BEGIN PROVIDED RECORDS

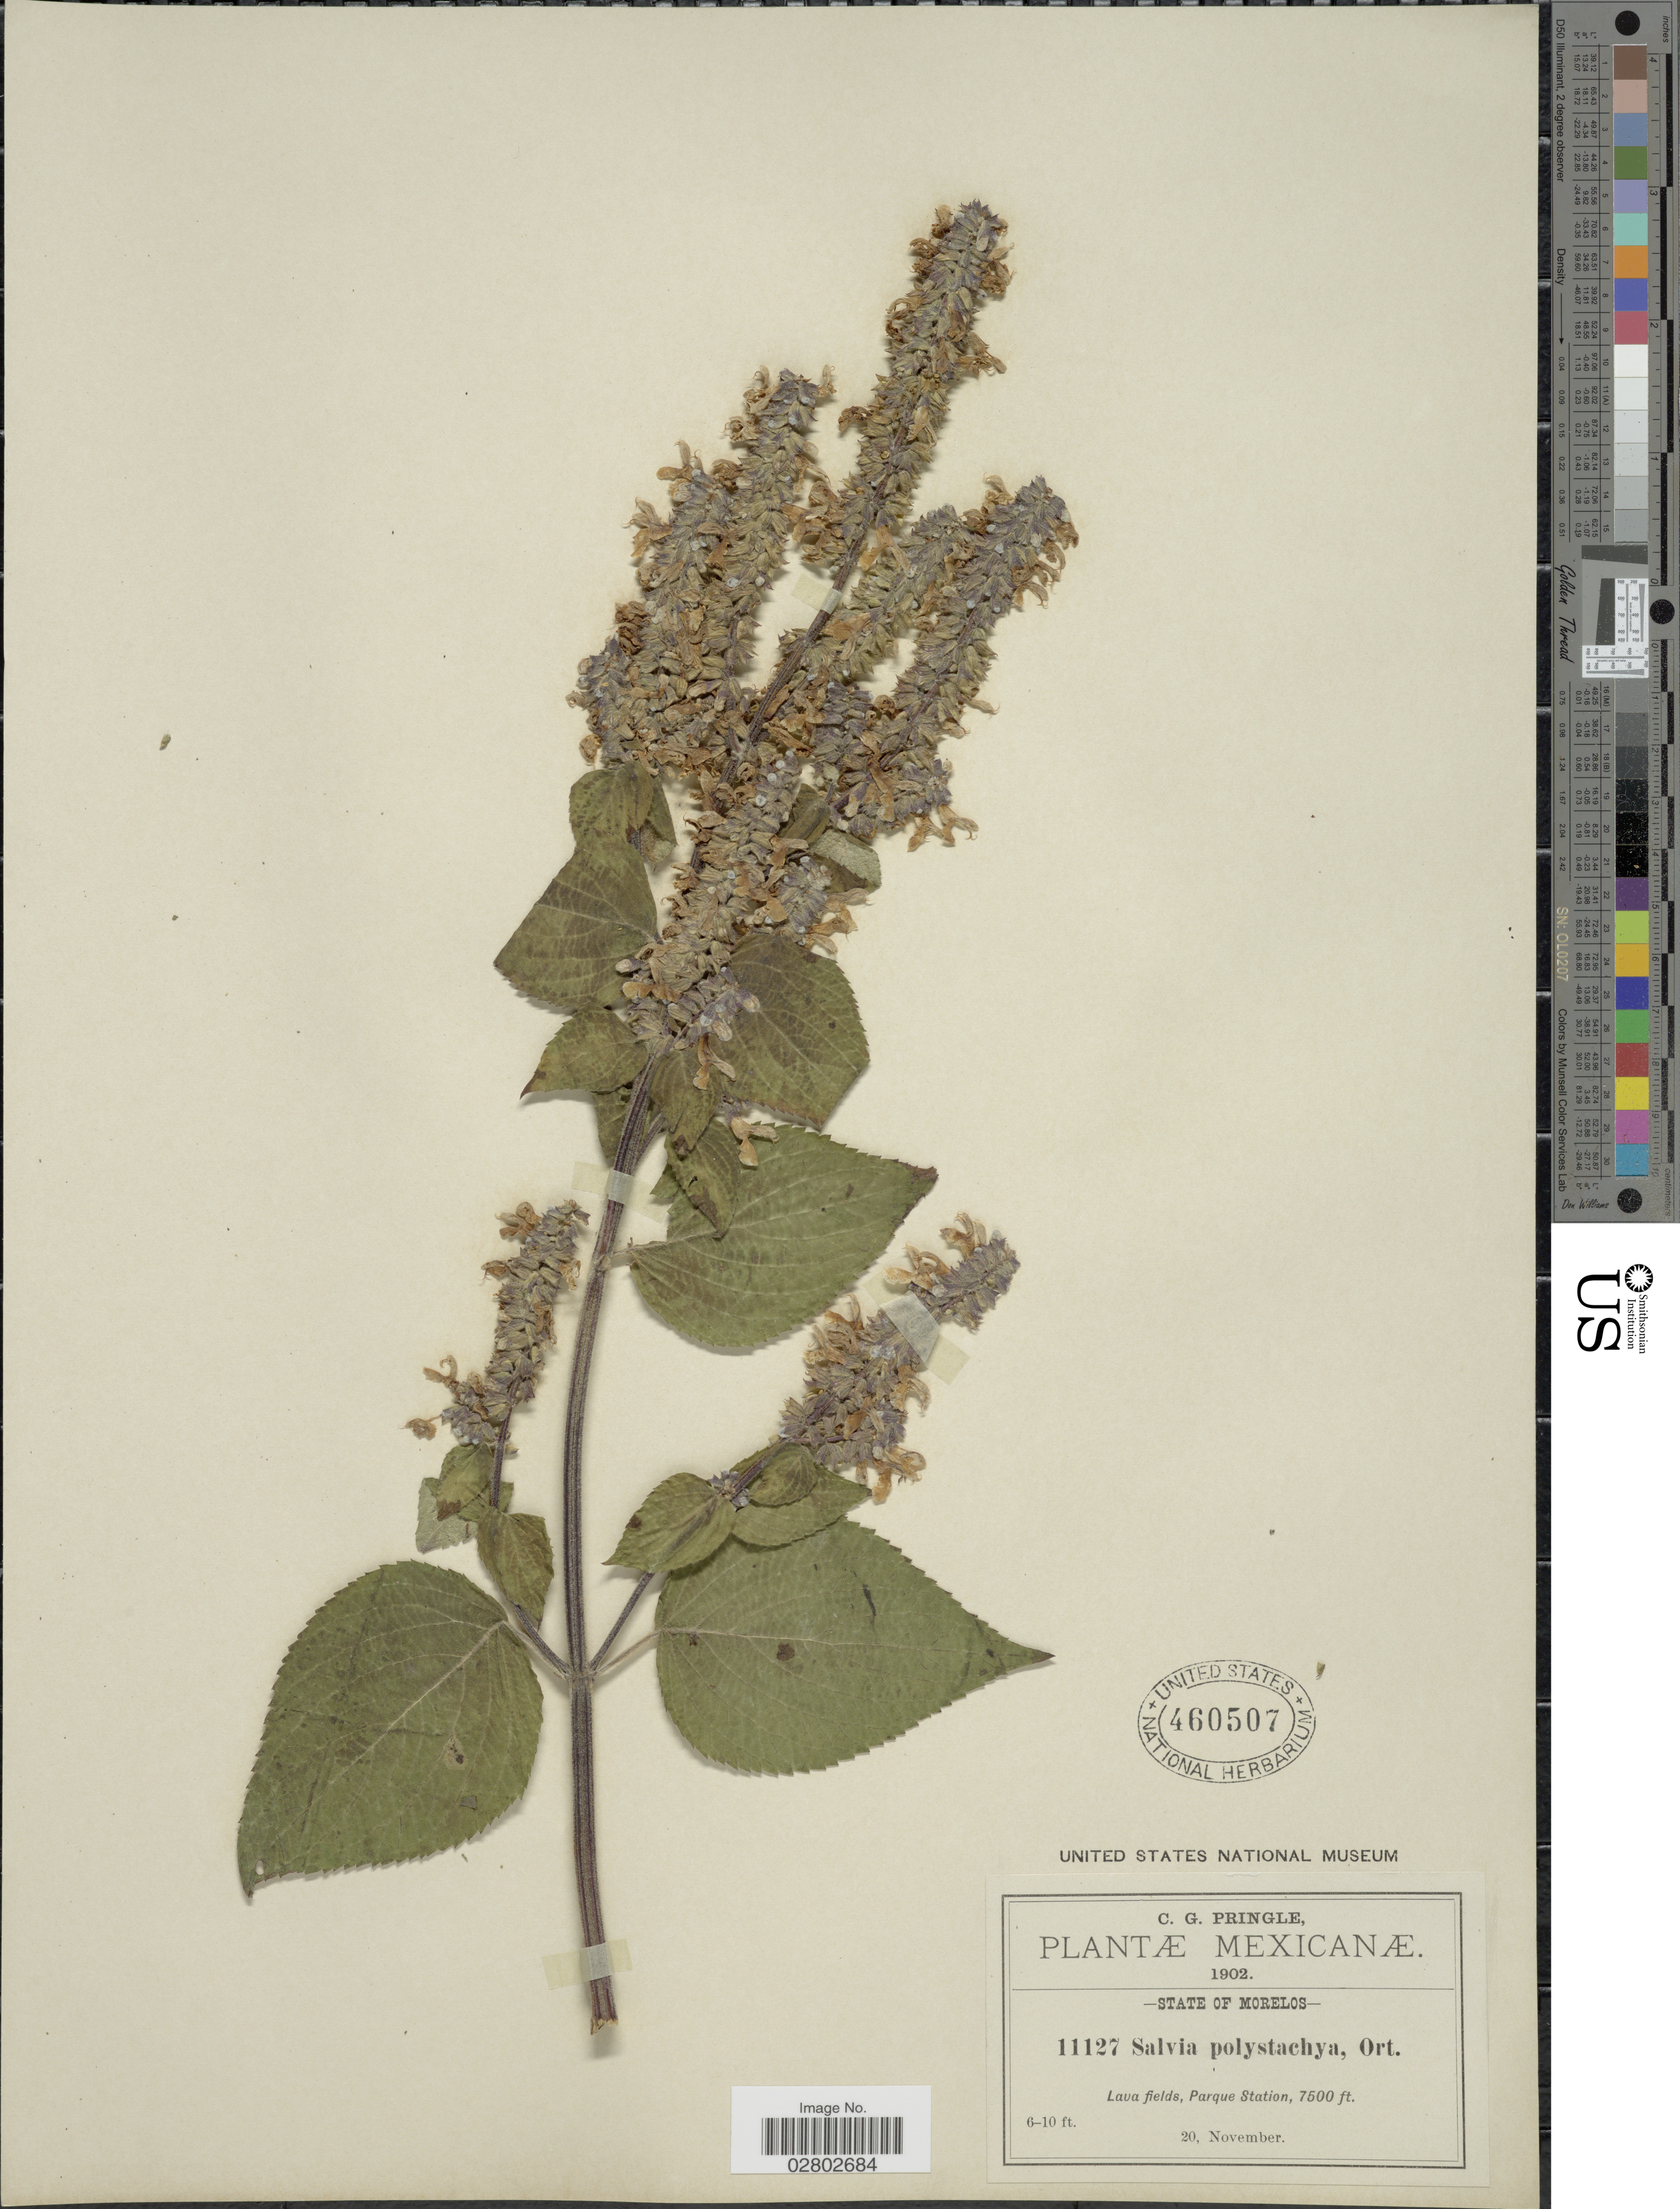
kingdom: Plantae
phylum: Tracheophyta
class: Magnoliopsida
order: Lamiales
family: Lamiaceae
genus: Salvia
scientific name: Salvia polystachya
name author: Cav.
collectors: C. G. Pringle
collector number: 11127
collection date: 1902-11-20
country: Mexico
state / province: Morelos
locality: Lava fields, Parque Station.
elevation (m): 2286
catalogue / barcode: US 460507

END PROVIDED RECORDS
BEGIN PROVIDED RECORDS

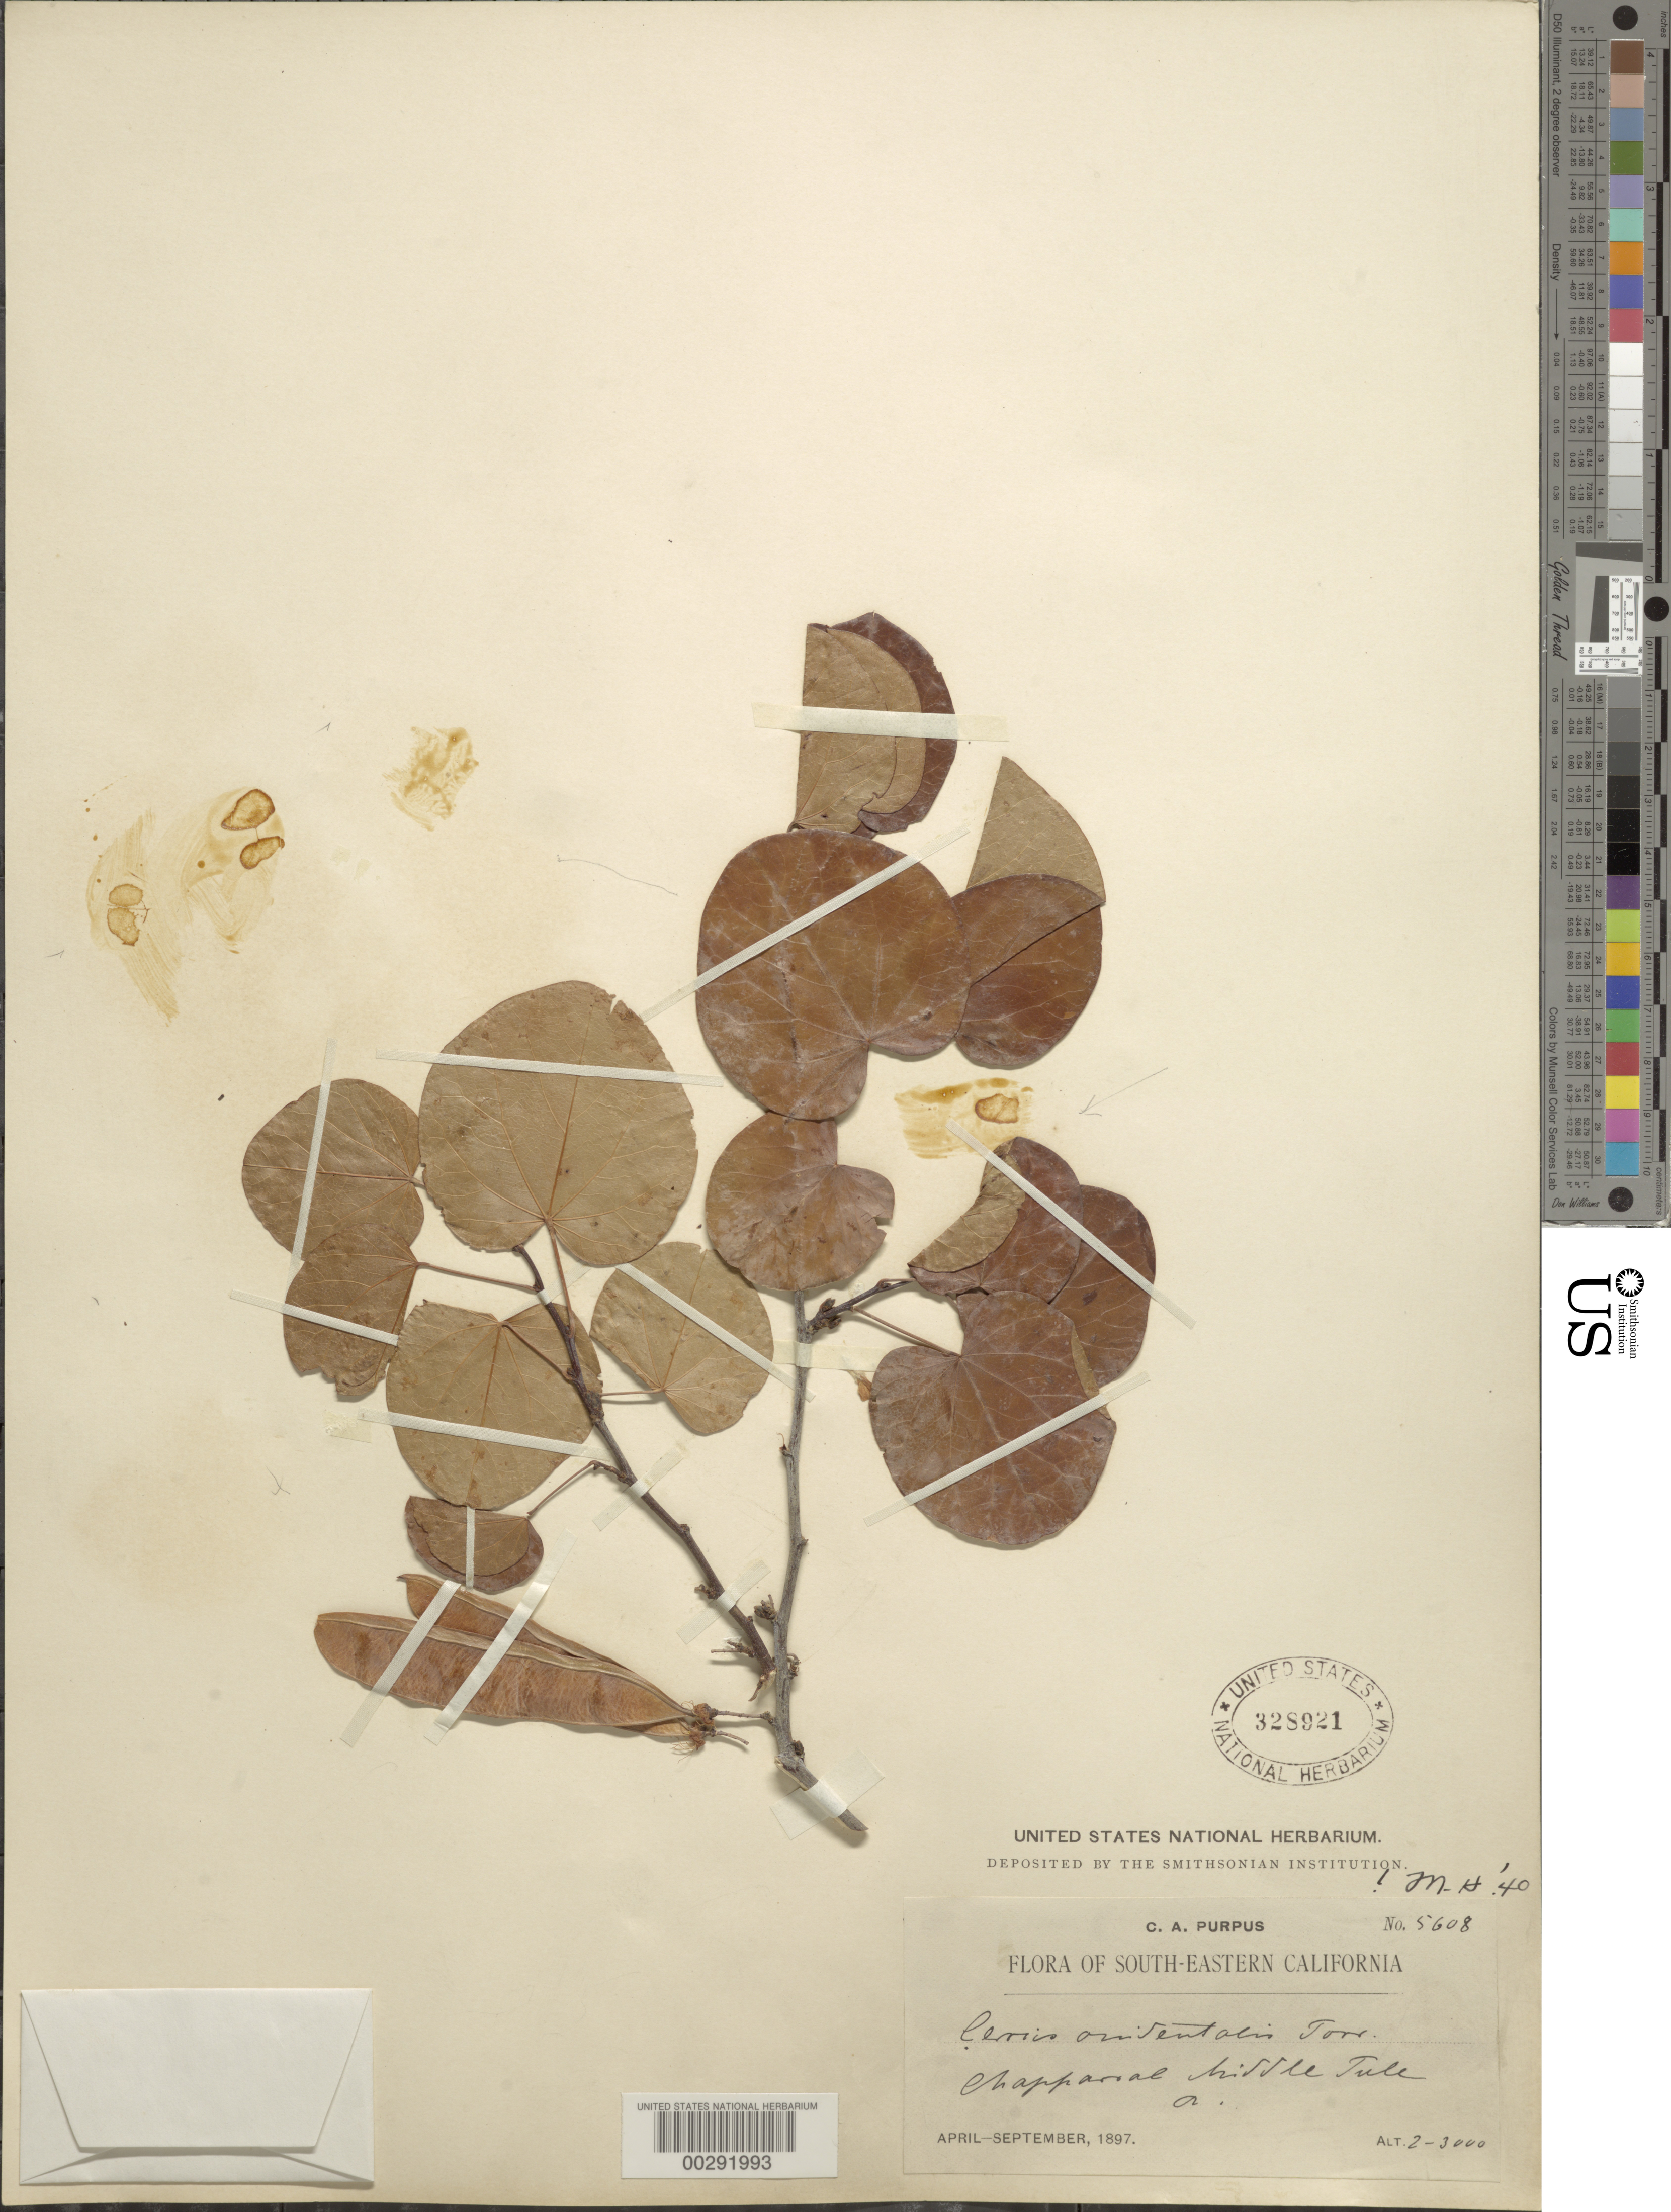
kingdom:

END PROVIDED RECORDS

Format the data from the line with "phylum: Tracheophyta" up to and including the line with "elevation (m): 2286" as a numbered list, leaving out any blank lines.

● FULL ANSWER:
1. phylum: Tracheophyta
2. class: Magnoliopsida
3. order: Lamiales
4. family: Lamiaceae
5. genus: Salvia
6. scientific name: Salvia polystachya
7. name author: Cav.
8. collectors: C. G. Pringle
9. collector number: 11127
10. collection date: 1902-11-20
11. country: Mexico
12. state / province: Morelos
13. locality: Lava fields, Parque Station.
14. elevation (m): 2286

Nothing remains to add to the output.